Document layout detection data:
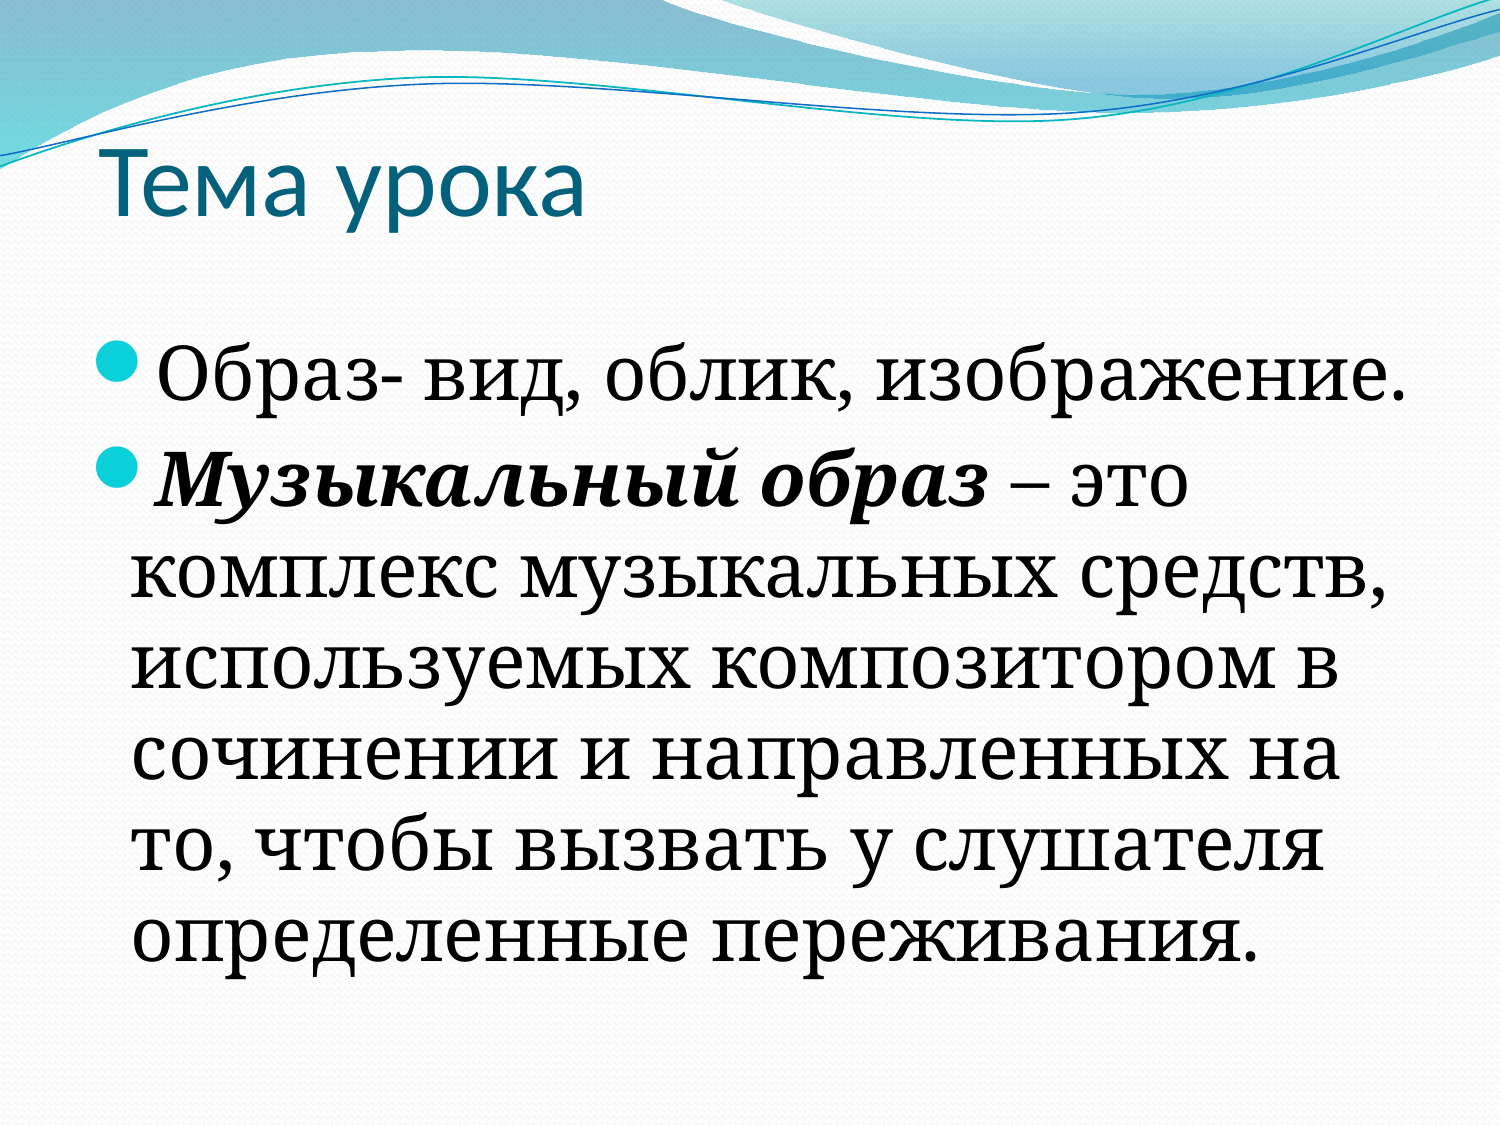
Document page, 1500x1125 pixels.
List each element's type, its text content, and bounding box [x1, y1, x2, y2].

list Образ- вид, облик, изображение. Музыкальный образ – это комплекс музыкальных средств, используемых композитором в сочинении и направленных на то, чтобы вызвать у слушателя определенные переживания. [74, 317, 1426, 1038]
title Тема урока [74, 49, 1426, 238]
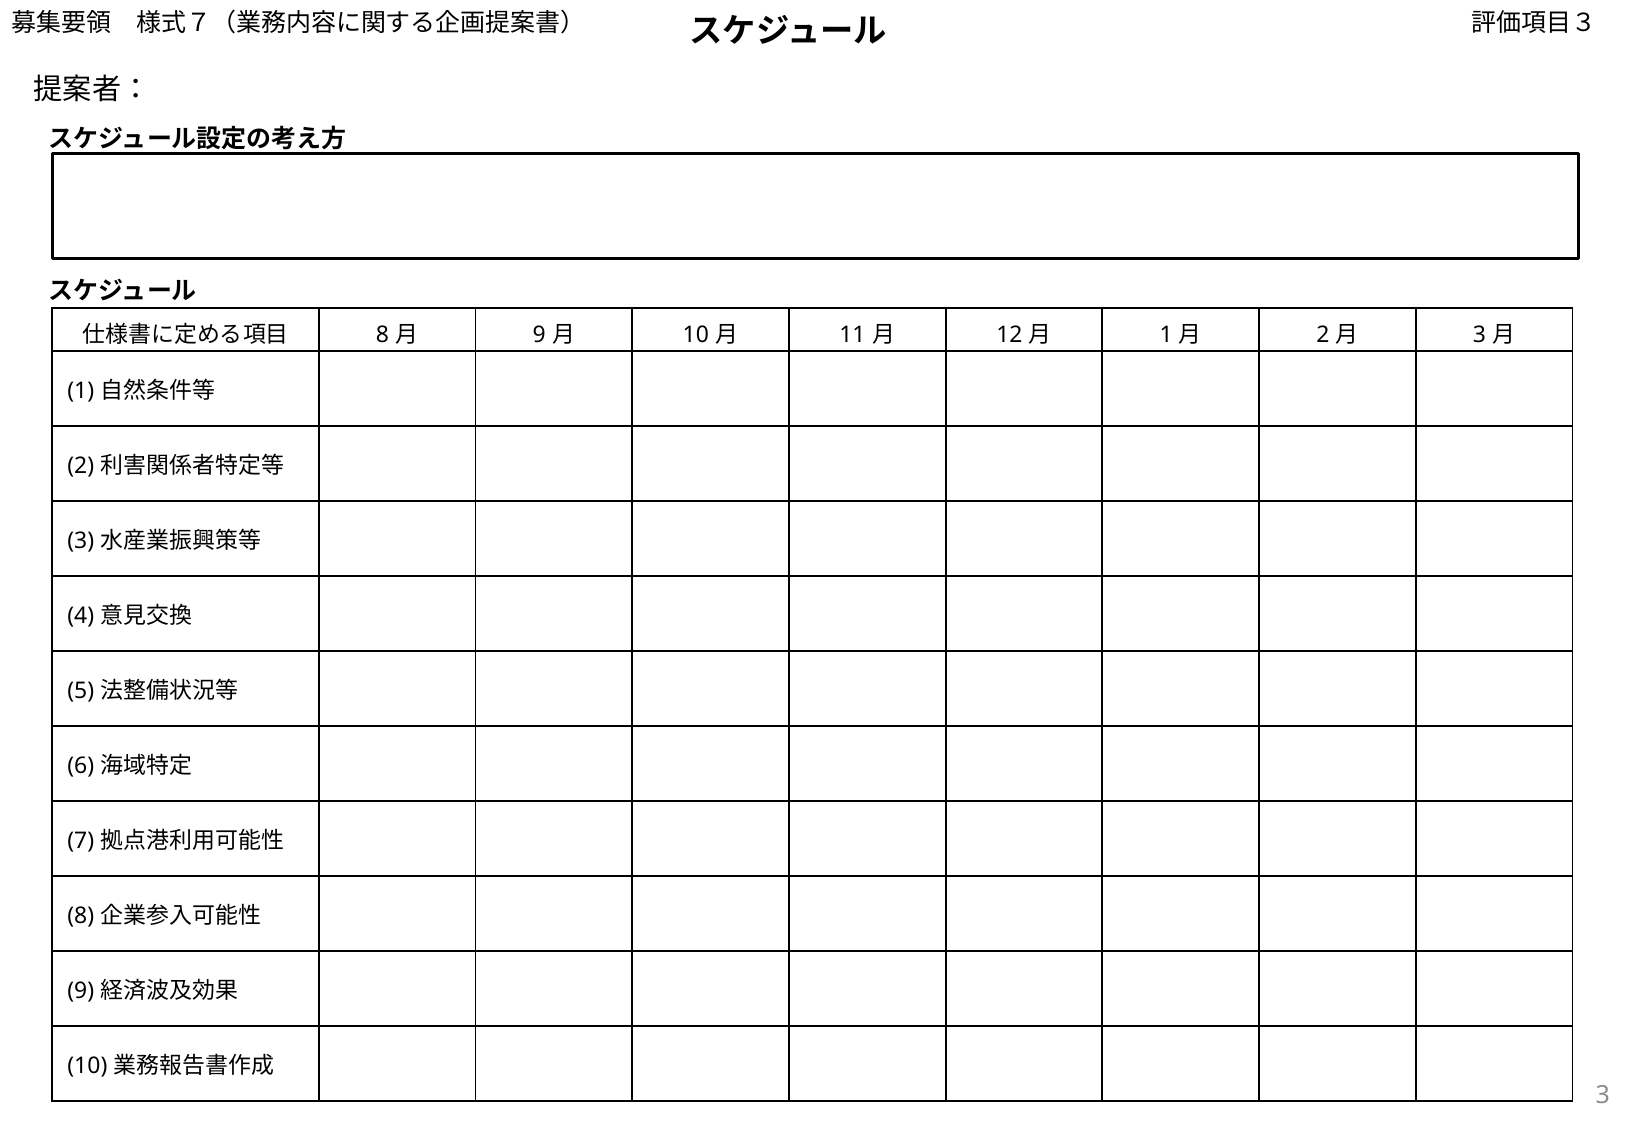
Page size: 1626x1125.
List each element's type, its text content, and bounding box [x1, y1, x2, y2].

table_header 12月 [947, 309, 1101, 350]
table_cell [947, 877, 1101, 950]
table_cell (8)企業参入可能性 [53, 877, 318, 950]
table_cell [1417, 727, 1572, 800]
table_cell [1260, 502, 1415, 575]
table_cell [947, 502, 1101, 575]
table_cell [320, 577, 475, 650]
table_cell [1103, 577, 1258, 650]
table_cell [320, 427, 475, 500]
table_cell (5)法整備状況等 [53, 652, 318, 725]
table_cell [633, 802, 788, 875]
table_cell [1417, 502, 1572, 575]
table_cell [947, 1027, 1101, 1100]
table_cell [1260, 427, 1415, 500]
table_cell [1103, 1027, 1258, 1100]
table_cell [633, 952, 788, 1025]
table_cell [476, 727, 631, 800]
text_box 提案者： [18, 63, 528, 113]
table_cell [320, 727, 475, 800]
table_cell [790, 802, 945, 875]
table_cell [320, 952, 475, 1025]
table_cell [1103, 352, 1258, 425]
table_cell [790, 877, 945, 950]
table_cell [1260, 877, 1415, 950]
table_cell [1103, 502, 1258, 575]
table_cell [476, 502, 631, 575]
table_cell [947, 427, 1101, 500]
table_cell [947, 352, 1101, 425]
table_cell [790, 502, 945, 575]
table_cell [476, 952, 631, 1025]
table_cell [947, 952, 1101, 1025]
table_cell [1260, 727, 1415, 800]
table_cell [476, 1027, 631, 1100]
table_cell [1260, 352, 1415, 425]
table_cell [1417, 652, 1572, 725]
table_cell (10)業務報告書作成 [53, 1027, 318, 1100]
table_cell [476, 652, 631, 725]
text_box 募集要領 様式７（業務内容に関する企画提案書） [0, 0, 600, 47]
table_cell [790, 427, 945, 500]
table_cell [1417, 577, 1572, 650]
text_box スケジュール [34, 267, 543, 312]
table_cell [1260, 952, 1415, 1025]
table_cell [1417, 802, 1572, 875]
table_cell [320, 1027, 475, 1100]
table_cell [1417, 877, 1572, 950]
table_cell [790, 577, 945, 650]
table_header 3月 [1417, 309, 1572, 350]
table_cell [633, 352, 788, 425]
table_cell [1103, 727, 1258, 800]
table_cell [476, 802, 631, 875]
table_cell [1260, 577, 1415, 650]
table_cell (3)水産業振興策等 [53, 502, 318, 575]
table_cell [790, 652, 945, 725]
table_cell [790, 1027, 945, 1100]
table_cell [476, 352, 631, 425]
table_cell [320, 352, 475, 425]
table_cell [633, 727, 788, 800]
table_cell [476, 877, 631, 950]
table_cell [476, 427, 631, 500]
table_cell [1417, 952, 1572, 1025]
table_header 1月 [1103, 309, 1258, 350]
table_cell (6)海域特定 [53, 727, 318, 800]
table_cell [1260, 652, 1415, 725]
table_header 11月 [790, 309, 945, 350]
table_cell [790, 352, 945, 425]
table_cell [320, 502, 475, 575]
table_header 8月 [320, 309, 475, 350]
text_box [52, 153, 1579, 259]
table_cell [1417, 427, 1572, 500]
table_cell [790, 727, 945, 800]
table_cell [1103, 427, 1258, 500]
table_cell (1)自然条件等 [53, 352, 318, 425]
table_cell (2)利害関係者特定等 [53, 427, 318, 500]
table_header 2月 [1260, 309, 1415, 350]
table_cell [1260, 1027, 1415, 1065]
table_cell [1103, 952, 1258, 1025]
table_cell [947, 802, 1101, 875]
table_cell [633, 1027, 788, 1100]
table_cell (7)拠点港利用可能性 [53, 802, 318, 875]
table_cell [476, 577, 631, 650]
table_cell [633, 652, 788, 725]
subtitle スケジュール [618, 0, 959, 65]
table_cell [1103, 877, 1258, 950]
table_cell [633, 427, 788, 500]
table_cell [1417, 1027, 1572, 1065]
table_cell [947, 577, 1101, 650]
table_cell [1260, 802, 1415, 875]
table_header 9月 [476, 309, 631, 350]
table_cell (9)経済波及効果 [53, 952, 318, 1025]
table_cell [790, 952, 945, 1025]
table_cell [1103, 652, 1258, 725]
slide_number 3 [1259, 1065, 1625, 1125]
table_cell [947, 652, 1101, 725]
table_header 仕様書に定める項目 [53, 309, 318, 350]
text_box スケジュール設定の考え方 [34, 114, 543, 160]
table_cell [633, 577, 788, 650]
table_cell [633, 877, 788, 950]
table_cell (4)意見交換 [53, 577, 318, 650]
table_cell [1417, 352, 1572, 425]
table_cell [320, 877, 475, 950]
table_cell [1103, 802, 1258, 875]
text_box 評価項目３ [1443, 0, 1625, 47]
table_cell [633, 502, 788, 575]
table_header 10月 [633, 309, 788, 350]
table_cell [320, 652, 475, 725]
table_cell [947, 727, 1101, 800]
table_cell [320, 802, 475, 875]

* * *

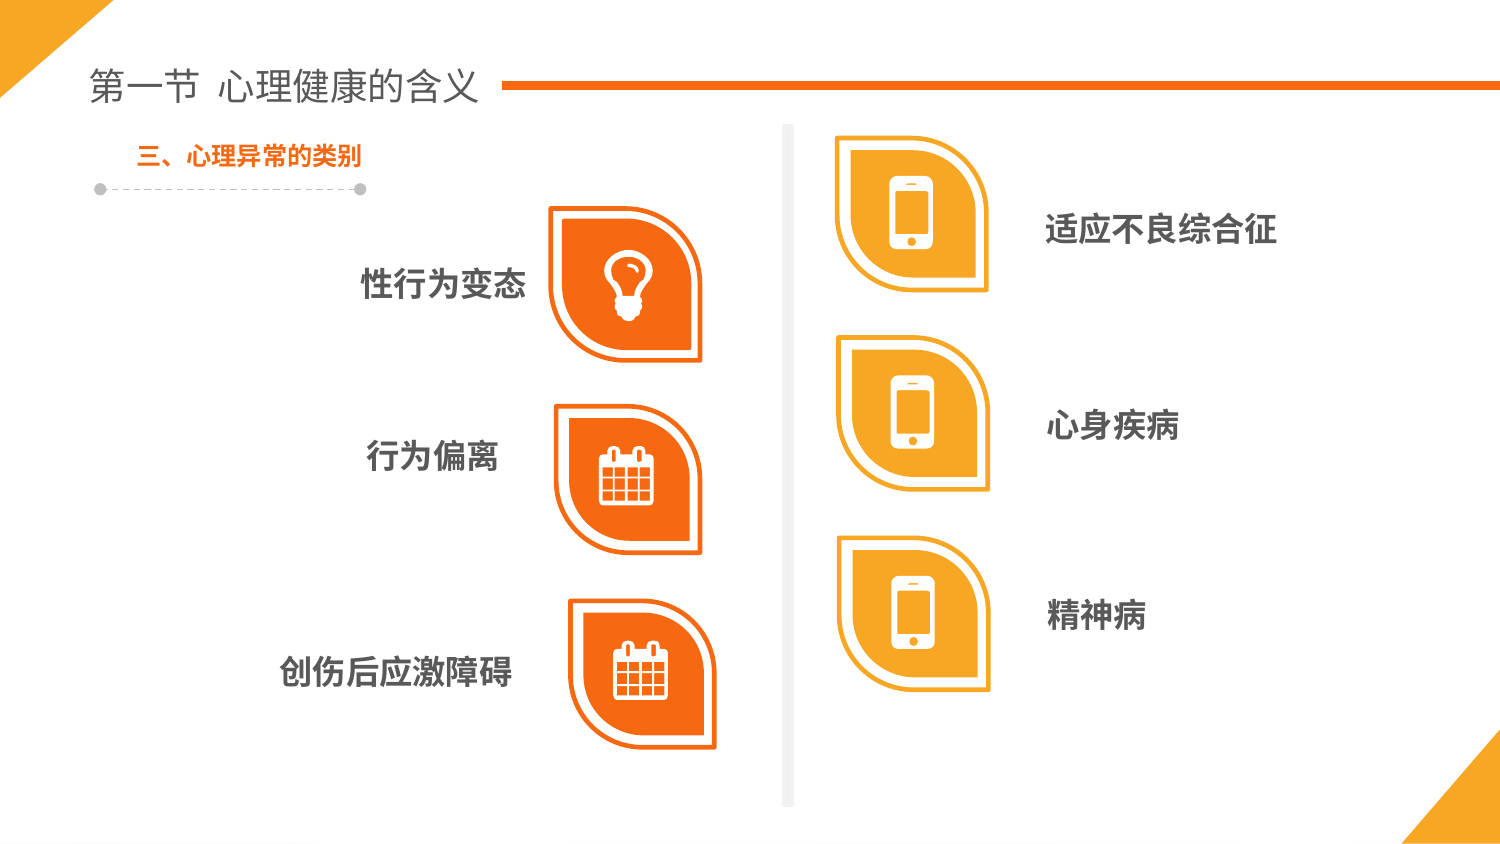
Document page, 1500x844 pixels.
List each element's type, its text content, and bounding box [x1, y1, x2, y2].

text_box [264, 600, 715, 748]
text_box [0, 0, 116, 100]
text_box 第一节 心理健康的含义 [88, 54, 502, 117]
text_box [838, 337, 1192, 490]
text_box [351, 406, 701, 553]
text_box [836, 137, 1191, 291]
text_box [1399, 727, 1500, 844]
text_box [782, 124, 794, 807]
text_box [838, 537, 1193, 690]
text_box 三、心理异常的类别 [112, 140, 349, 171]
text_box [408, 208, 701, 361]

Aim of the task:
Number of lines above holding "pixels"? Give that number alone.

Written answer:
2